Reading text
****

Taipei Economic and Cultural Center in Portugal 駐葡萄牙台北經濟文化中心

Agency overview
- Formed: 1992
- Jurisdiction: Portugal (including Azores and Madeira) Cape Verde Guinea-Bissau São Tomé and Príncipe
- Headquarters: Lisbon, Portugal
- Agency executive: Grace Ya-kuang Chang [zh], Representative;
- Website: Centro Económico e Cultural de Taipei em Portugal

= Taipei Economic and Cultural Center, Lisbon =

The Taipei Economic and Cultural Center in Portugal (駐葡萄牙台北經濟文化中心) (Centro Económico e Cultural de Taipei em Portugal) represents the interests of Taiwan in Portugal in the absence of formal diplomatic relations, functioning as a de facto embassy.

There is currently no counterpart organisation representing Portugal in Taipei.

The Centre was established in 1992.
It is headed by a Representative, Vivia Chun-Fei Chang.

In addition to responsibility for Portugal, including the Autonomous Regions of the Azores and Madeira, it also has responsibility Cape Verde, Guinea-Bissau and São Tomé and Príncipe in Africa.

****

Exercise task A
Change "coordinates" to "positions" throughout the source data rows, keeping every other part of those rows the same, and leave the pictures out of your answer.
Exercise task B
Write what comes next in the article about the Taipei Economic and Cultural Center in Portugal, starting after its final sentence.
The article about the Taipei center and the rows have no connection to each other.

Source data:
****

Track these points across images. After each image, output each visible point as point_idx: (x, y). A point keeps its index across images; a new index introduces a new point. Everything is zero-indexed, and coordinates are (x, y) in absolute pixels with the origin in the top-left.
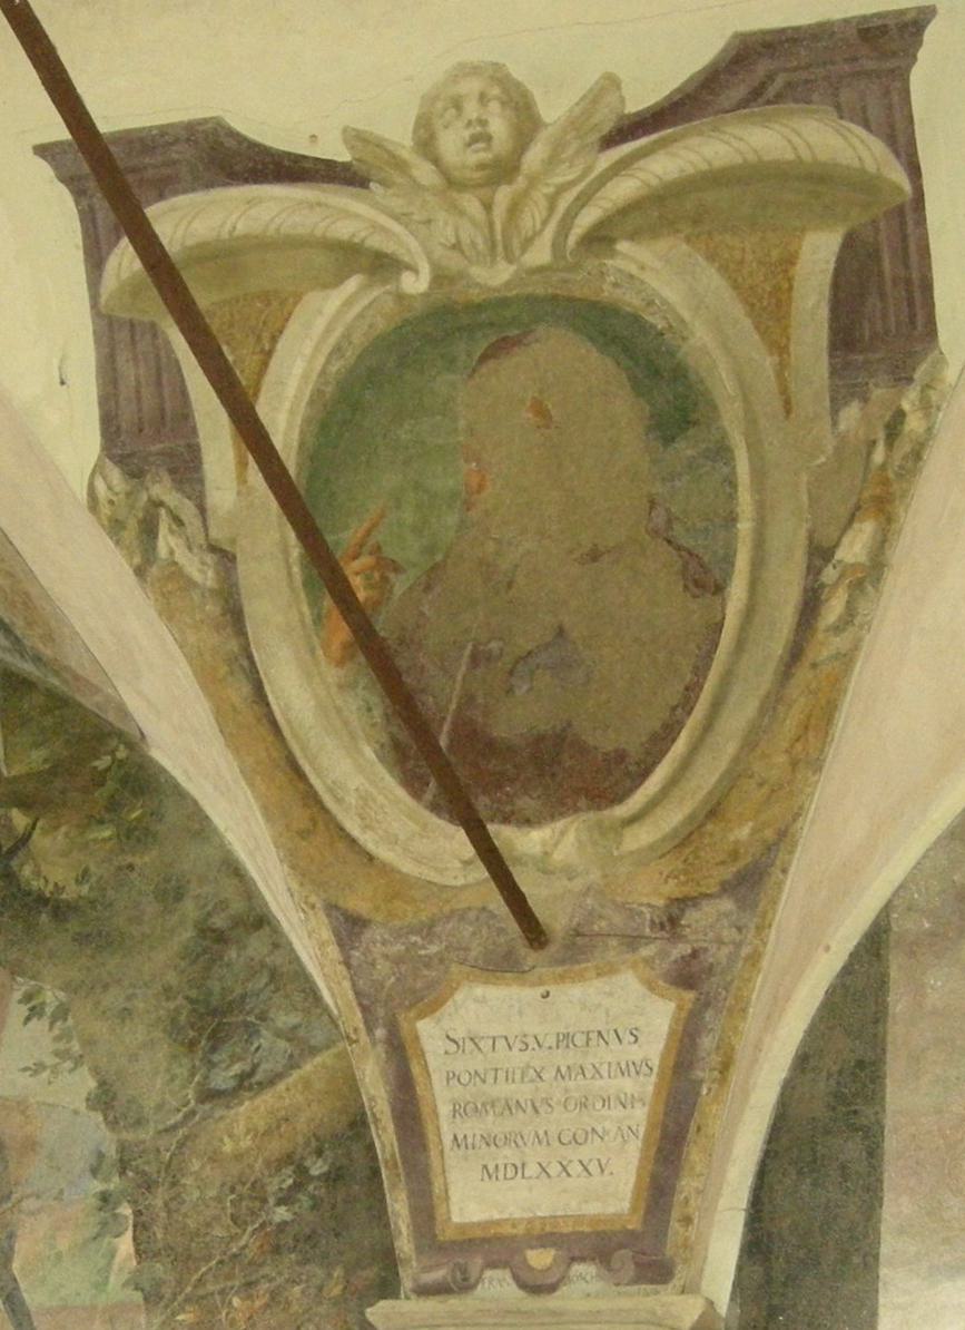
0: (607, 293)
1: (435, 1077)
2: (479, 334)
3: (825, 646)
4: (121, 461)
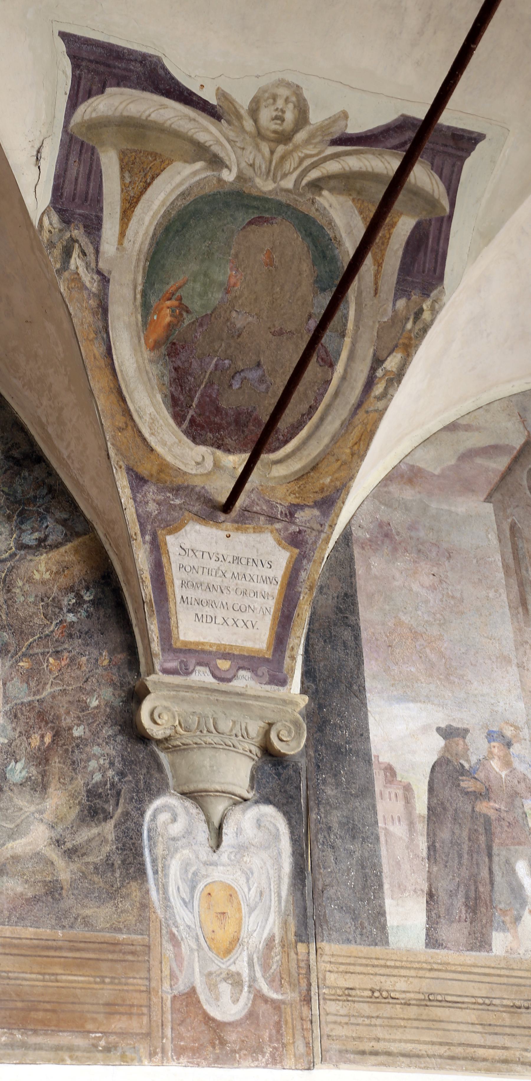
0: (313, 213)
1: (173, 565)
2: (250, 211)
3: (372, 404)
4: (61, 212)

****

Expected answer A
Track these points across images. After each image, output each visible point as point_idx: (x, y). A point keeps its index across images; a new index introduces a new point. Everything is zero-indexed, and positions are (x, y) in absolute pixels with the origin in the top-left.
0: (607, 293)
1: (435, 1077)
2: (479, 334)
3: (825, 646)
4: (121, 461)
0: (313, 213)
1: (173, 565)
2: (250, 211)
3: (372, 404)
4: (61, 212)

Expected answer B
==History==
From 1950 to 1975, Portugal recognised Taiwan as the Republic of China, which had a legation in Lisbon, as well as a Consulate in Dili in the then Portuguese Timor. In March 1975, following the Carnation Revolution the previous year, the new Portuguese government ordered Taipei to close its Legation and severed diplomatic relations with it. Portugal later established diplomatic relations with the People's Republic of China in 1979.

Taiwan was also represented in Macau when it was under Portuguese administration by the "Special Commissariat of the Ministry of Foreign Affairs of the Republic of China". However, following the "12-3" riots in 1966, the Portuguese government agreed to close its office down.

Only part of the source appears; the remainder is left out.